## [SUPPLIED MATERIAL]

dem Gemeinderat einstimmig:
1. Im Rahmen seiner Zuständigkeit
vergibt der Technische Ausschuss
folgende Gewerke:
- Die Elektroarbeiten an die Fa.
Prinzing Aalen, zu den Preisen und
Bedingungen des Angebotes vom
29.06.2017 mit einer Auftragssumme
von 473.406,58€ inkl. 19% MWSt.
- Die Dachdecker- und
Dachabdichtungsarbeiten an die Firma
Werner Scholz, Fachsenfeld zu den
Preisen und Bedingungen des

## [GOAL OF THE EXERCISE]
List every line of the listing above that contains the string "Preisen", treating uppercase and lowercase letters as distinct.

## [EXERCISE SOLUTION]
Prinzing Aalen, zu den Preisen und
Preisen und Bedingungen des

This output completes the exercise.